Synopses & Reviews
This is one of the most original and important works of contemporary European thought. First published in France in 1975, it is the major theoretical work of one of the foremost thinkers in Europe today.
Castoriadis offers a brilliant and far-reaching analysis of the unique character of the social-historical world and its relations to the individual, to language, and to nature. He argues that most traditional conceptions of society and history overlook the essential feature of the social-historical world, namely that this world is not articulated once and for all but is in each case the creation of the society concerned. In emphasizing the element of creativity, Castoriadis opens the way for rethinking political theory and practice in terms of the autonomous and explicit self-institution of society.
"[T]he most original, ambitious, and reflective attempt to think through the liberating mediation of history, society, external and internal nature once again as praxis."
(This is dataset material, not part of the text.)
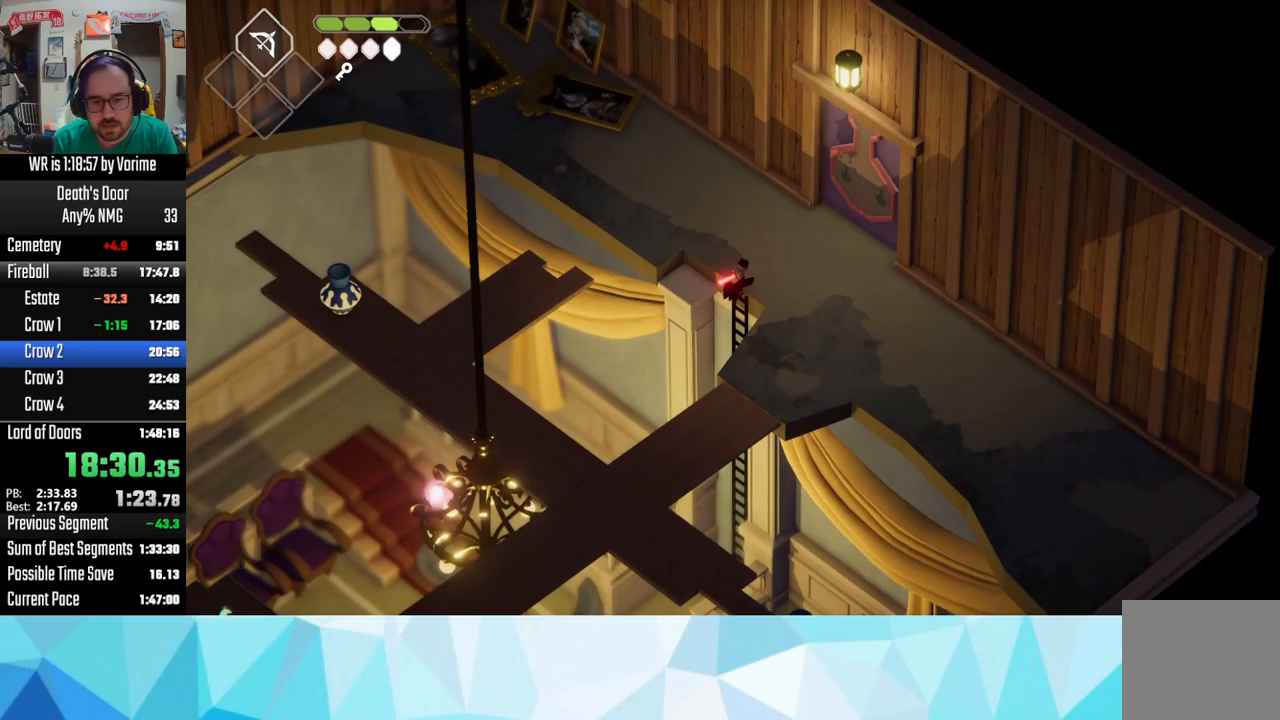
{"buttons": ["CIRCLE", "L2", "L3"], "left_stick": "down-left", "right_stick": "center", "button_events": [[217, "CIRCLE", "down"], [217, "L2", "down"], [333, "L3", "down"]]}
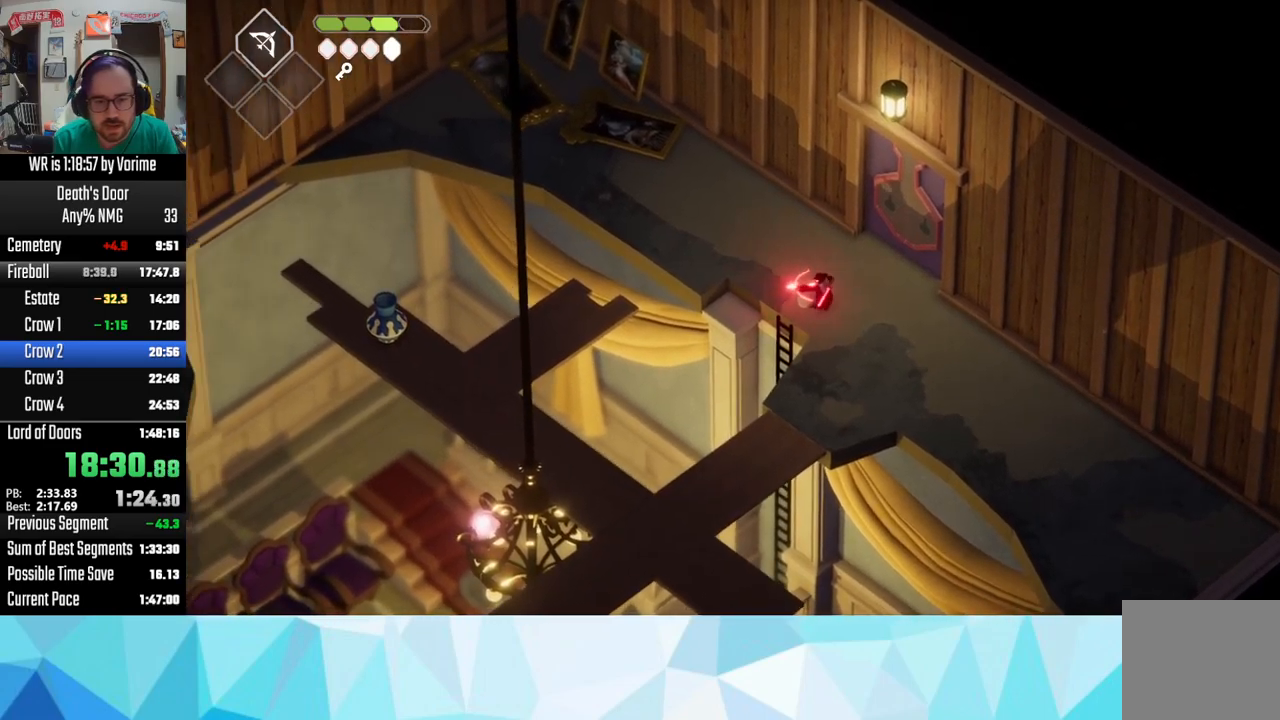
{"buttons": ["CIRCLE", "L2", "L3"], "left_stick": "down", "right_stick": "center", "button_events": [[133, "CIRCLE", "up"], [250, "CIRCLE", "down"]]}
—Jürgen Habermas, The Philosophical Discourse of Modernity
Castoriadis's The Imaginary Institution of Society is a work of great power and originality. As a work of social theory, I would argue that it belongs in a class with the writings of Habermas and Arendt. The MIT Press
About the Author
Cornelius Castoriadis (1922-1997) was a Greek-French philosopher, economist and psychoanalyst. Author of the The Imaginary Institution of Society, co-founder of the Socialisme ou Barbarie group and "philosopher of autonomy."